- Your objective: Write out the data again in full, exactly as it reads.

Pose and size estimates:

•••

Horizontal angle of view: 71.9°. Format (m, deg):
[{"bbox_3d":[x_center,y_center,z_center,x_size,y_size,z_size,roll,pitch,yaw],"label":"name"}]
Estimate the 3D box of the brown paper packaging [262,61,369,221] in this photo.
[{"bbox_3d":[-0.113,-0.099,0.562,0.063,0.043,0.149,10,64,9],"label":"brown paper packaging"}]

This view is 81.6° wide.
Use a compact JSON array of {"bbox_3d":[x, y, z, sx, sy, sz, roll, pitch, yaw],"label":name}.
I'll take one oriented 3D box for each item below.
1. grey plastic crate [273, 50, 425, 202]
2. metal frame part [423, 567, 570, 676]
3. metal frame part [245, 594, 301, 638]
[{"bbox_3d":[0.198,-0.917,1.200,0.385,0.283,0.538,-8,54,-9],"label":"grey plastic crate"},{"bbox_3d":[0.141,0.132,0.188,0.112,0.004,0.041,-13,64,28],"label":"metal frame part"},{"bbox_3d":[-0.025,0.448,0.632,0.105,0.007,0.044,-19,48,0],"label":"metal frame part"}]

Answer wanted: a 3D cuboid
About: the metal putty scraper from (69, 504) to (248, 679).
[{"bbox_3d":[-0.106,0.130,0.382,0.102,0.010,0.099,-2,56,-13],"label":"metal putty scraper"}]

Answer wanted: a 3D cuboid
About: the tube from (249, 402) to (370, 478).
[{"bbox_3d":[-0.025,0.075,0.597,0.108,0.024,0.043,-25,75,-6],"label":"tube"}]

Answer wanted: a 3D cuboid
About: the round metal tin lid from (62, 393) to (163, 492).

•••

- Output for this exercise:
Horizontal angle of view: 71.9°. Format (m, deg):
[{"bbox_3d":[x_center,y_center,z_center,x_size,y_size,z_size,roll,pitch,yaw],"label":"name"}]
Estimate the 3D box of the brown paper packaging [262,61,369,221] in this photo.
[{"bbox_3d":[-0.113,-0.099,0.562,0.063,0.043,0.149,10,64,9],"label":"brown paper packaging"}]

This view is 81.6° wide.
Use a compact JSON array of {"bbox_3d":[x, y, z, sx, sy, sz, roll, pitch, yaw],"label":name}.
I'll take one oriented 3D box for each item below.
1. grey plastic crate [273, 50, 425, 202]
2. metal frame part [423, 567, 570, 676]
3. metal frame part [245, 594, 301, 638]
[{"bbox_3d":[0.198,-0.917,1.200,0.385,0.283,0.538,-8,54,-9],"label":"grey plastic crate"},{"bbox_3d":[0.141,0.132,0.188,0.112,0.004,0.041,-13,64,28],"label":"metal frame part"},{"bbox_3d":[-0.025,0.448,0.632,0.105,0.007,0.044,-19,48,0],"label":"metal frame part"}]

Answer wanted: a 3D cuboid
About: the metal putty scraper from (69, 504) to (248, 679).
[{"bbox_3d":[-0.106,0.130,0.382,0.102,0.010,0.099,-2,56,-13],"label":"metal putty scraper"}]

Answer wanted: a 3D cuboid
About: the tube from (249, 402) to (370, 478).
[{"bbox_3d":[-0.025,0.075,0.597,0.108,0.024,0.043,-25,75,-6],"label":"tube"}]

Answer wanted: a 3D cuboid
About: the round metal tin lid from (62, 393) to (163, 492).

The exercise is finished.